Once you’re ready to bake them up, invert onto a cutting board and cut into fry shapes, coat them in a little bit of chickpea flour (I’m off white flour, but even if I weren’t, I love the crispy exterior chickpea flour provides), or all-purpose flour, line ‘em up on a baking sheet and bake until super crispy.
While the fries were baking, I whipped up a quick spicy tomato dipping sauce with some canned tomatoes, garlic and red pepper flakes, but a quick garlic or rosemary aioli would also be phenomenal.
Once the fries are fresh out of the oven I like to dust them with a little bit of grated parmesan cheese and kosher salt for a finishing touch.

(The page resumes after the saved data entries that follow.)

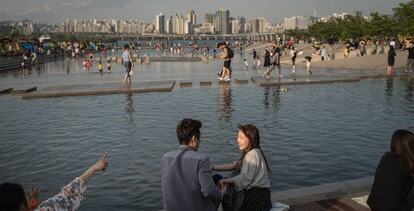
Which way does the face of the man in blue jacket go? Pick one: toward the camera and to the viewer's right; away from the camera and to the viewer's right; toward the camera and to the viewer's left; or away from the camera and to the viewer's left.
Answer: away from the camera and to the viewer's right

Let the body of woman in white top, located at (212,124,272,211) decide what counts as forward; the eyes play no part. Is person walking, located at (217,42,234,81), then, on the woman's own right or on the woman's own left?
on the woman's own right

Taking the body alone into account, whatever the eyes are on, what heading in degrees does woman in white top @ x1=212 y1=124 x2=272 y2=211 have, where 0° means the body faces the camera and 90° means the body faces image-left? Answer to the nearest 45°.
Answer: approximately 90°

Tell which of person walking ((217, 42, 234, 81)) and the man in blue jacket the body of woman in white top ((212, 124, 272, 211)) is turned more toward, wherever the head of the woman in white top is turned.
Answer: the man in blue jacket

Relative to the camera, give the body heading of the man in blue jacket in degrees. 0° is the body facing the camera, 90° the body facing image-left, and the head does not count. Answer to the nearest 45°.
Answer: approximately 225°

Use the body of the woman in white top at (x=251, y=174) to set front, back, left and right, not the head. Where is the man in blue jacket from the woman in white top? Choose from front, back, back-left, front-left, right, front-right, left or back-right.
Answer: front-left
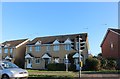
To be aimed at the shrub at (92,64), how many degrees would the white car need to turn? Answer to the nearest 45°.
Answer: approximately 90° to its left

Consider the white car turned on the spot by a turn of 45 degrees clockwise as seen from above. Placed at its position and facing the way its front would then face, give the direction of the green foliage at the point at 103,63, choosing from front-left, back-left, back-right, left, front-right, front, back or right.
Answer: back-left

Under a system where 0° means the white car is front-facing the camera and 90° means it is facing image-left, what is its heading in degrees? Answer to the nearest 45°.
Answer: approximately 315°
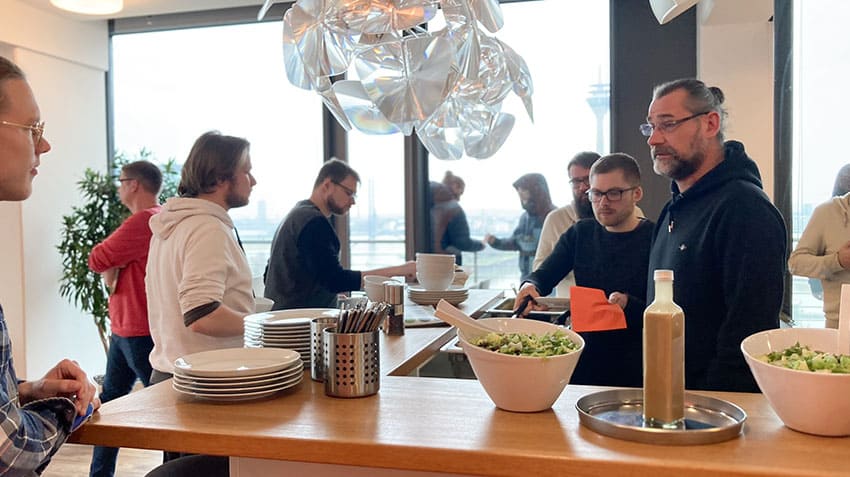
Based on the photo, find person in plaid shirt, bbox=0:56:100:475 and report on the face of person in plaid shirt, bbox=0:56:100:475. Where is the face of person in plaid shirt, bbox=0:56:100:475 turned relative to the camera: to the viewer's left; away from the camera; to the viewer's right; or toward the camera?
to the viewer's right

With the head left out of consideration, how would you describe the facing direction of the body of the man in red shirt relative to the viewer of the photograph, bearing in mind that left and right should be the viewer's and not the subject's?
facing to the left of the viewer

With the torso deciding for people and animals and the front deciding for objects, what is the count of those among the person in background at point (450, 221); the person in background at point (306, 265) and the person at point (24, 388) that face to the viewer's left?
0

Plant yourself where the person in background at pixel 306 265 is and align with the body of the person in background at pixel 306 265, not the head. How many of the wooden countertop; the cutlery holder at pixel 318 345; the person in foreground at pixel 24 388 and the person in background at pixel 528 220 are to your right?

Crispy on the outside, but soft as butter on the inside, just the way I like my french fries. Take that potato!
- 4 cups water
- ¾ teaspoon salt
- 1 cup cornmeal
- 1½ teaspoons crushed dried rosemary
- ¼ cup goat cheese.
- ½ cup chickpea flour
- 1 teaspoon olive oil
- 1 14 ounce can crushed tomatoes
- 1 garlic clove
- ½ teaspoon salt
- ½ teaspoon sugar
- ¼ teaspoon red pepper flake
- Preheat oven to 450 degrees.
- Grease a small baking sheet.
- In a medium saucepan bring water and salt to a rolling boil. Turn heat down to medium. VERY slowly whisk in polenta. Reduce heat to a medium-low or low, whisk almost constantly for 20 minutes until thick and creamy. Season to taste with salt and pepper.
- Remove from heat and add in goat cheese and crushed rosemary.
- Working quickly pour creamy polenta into prepared pan. Spread evenly, you want it to be about ¼ to ½ inch thick.
- Let cool completely at room temperature or in the fridge.
- (CAN BE MADE ONE TO TWO DAYS IN ADVANCE).
- When ready to bake, invert on to a cutting board. Cut into fry shapes and dredge in chickpea flour, removing excess when done.
- Place a cooling rack on a cookie sheet and spray with olive oil spray.
- Place fries on cooling rack and bake for 25-30 minutes until crisp and brown.
- Make the sauce while the fries are in the oven. Heat the olive oil over a medium heat in a small skillet or saucepan. Add garlic, cook one minute. Add tomatoes, salt, sugar and red pepper flakes, simmer until fries are done cooking, about 15 more minutes.
- Sprinkle fries with parmesan cheese after they are removed from the oven.